What is required
Could you copy the entries below word for word, from their start through the line containing "vedholdenhed og talent som skuespiller.", with the pictures left out?

Provided entries
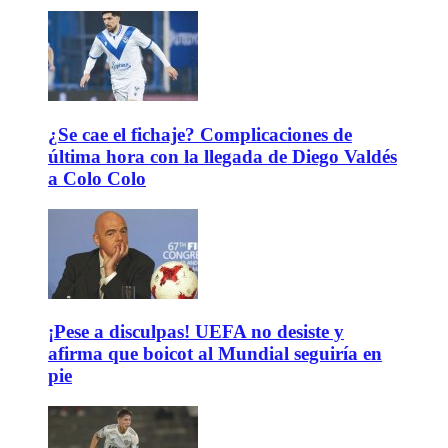
¿Se cae el fichaje? Complicaciones de
última hora con la llegada de Diego Valdés
a Colo Colo
¡Pese a disculpas! UEFA no desiste y
afirma que boicot al Mundial seguiría en
pie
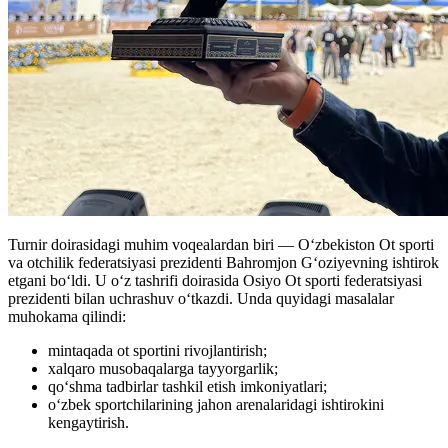
Turnir doirasidagi muhim voqealardan biri — O‘zbekiston Ot sporti
va otchilik federatsiyasi prezidenti Bahromjon G‘oziyevning ishtirok
etgani bo‘ldi. U o‘z tashrifi doirasida Osiyo Ot sporti federatsiyasi
prezidenti bilan uchrashuv o‘tkazdi. Unda quyidagi masalalar
muhokama qilindi:
mintaqada ot sportini rivojlantirish;
xalqaro musobaqalarga tayyorgarlik;
qo‘shma tadbirlar tashkil etish imkoniyatlari;
o‘zbek sportchilarining jahon arenalaridagi ishtirokini
kengaytirish.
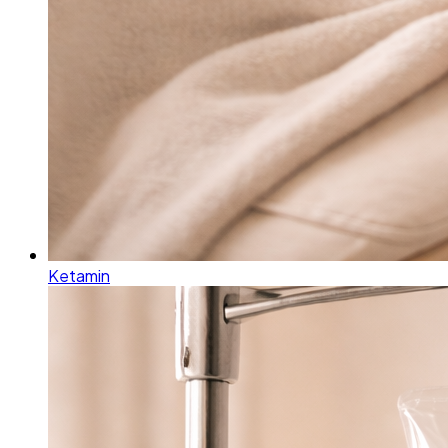
Ketamin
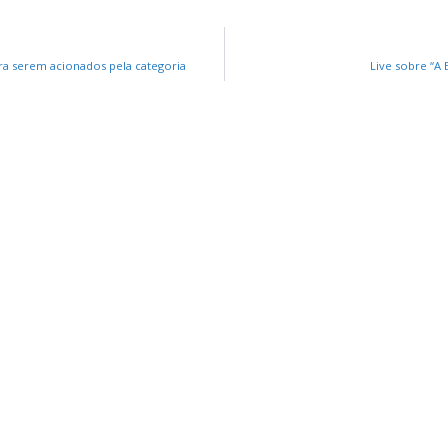
ara serem acionados pela categoria
Live sobre “A
RS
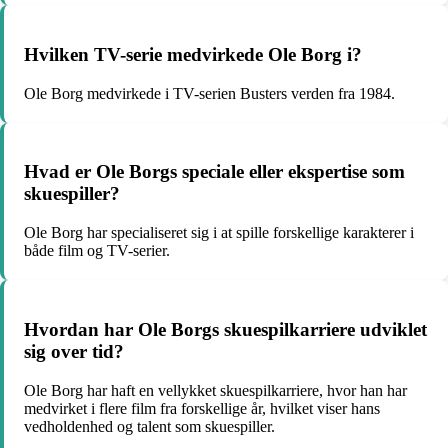
Hvilken TV-serie medvirkede Ole Borg i?
Ole Borg medvirkede i TV-serien Busters verden fra 1984.
Hvad er Ole Borgs speciale eller ekspertise som
skuespiller?
Ole Borg har specialiseret sig i at spille forskellige karakterer i
både film og TV-serier.
Hvordan har Ole Borgs skuespilkarriere udviklet
sig over tid?
Ole Borg har haft en vellykket skuespilkarriere, hvor han har
medvirket i flere film fra forskellige år, hvilket viser hans
vedholdenhed og talent som skuespiller.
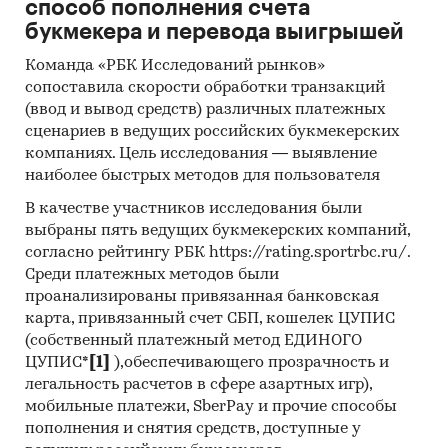
способ пополнения счета
букмекера и перевода выигрышей
Команда «РБК Исследований рынков»
сопоставила скорости обработки транзакций
(ввод и вывод средств) различных платежных
сценариев в ведущих российских букмекерских
компаниях. Цель исследования — выявление
наиболее быстрых методов для пользователя
В качестве участников исследования были
выбраны пять ведущих букмекерских компаний,
согласно рейтингу РБК https://rating.sportrbc.ru/.
Среди платежных методов были
проанализированы привязанная банковская
карта, привязанный счет СБП, кошелек ЦУПИС
(собственный платежный метод ЕДИНОГО
ЦУПИС*
[1]
),обеспечивающего прозрачность и
легальность расчетов в сфере азартных игр),
мобильные платежи, SberPay и прочие способы
пополнения и снятия средств, доступные у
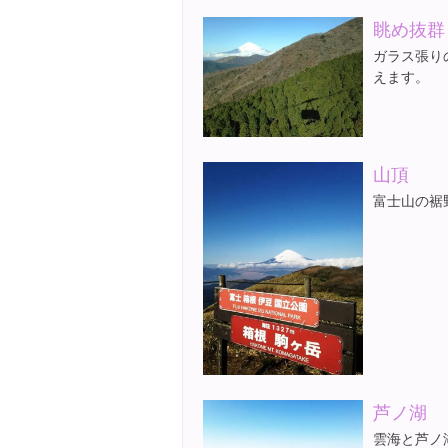
眺め抜群
ガラス張り
えます。
山頂
富士山の裾
芦ノ湖
雲海と芦ノ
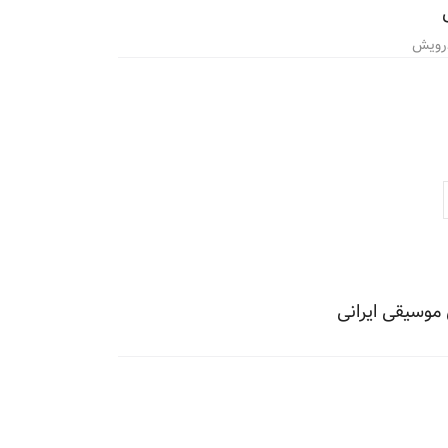
 درویش
 موسیقی ایرانی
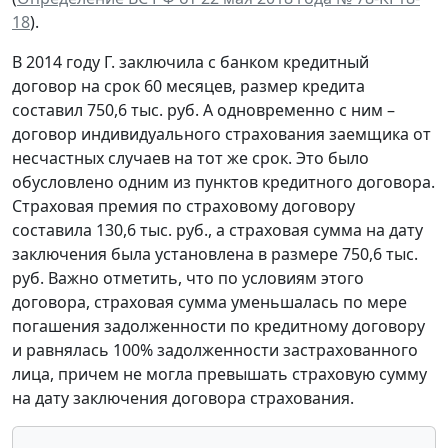
18
).
В 2014 году Г. заключила с банком кредитный
договор на срок 60 месяцев, размер кредита
составил 750,6 тыс. руб. А одновременно с ним –
договор индивидуального страхования заемщика от
несчастных случаев на тот же срок. Это было
обусловлено одним из пунктов кредитного договора.
Страховая премия по страховому договору
составила 130,6 тыс. руб., а страховая сумма на дату
заключения была установлена в размере 750,6 тыс.
руб. Важно отметить, что по условиям этого
договора, страховая сумма уменьшалась по мере
погашения задолженности по кредитному договору
и равнялась 100% задолженности застрахованного
лица, причем не могла превышать страховую сумму
на дату заключения договора страхования.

Finished exercise
¿Se cae el fichaje? Complicaciones de
última hora con la llegada de Diego Valdés
a Colo Colo
¡Pese a disculpas! UEFA no desiste y
afirma que boicot al Mundial seguiría en
pie
Turnir doirasidagi muhim voqealardan biri — O‘zbekiston Ot sporti
va otchilik federatsiyasi prezidenti Bahromjon G‘oziyevning ishtirok
etgani bo‘ldi. U o‘z tashrifi doirasida Osiyo Ot sporti federatsiyasi
prezidenti bilan uchrashuv o‘tkazdi. Unda quyidagi masalalar
muhokama qilindi:
mintaqada ot sportini rivojlantirish;
xalqaro musobaqalarga tayyorgarlik;
qo‘shma tadbirlar tashkil etish imkoniyatlari;
o‘zbek sportchilarining jahon arenalaridagi ishtirokini
kengaytirish.
Ketamin
ara serem acionados pela categoria
Live sobre “A
RS
Hvilken TV-serie medvirkede Ole Borg i?
Ole Borg medvirkede i TV-serien Busters verden fra 1984.
Hvad er Ole Borgs speciale eller ekspertise som
skuespiller?
Ole Borg har specialiseret sig i at spille forskellige karakterer i
både film og TV-serier.
Hvordan har Ole Borgs skuespilkarriere udviklet
sig over tid?
Ole Borg har haft en vellykket skuespilkarriere, hvor han har
medvirket i flere film fra forskellige år, hvilket viser hans
vedholdenhed og talent som skuespiller.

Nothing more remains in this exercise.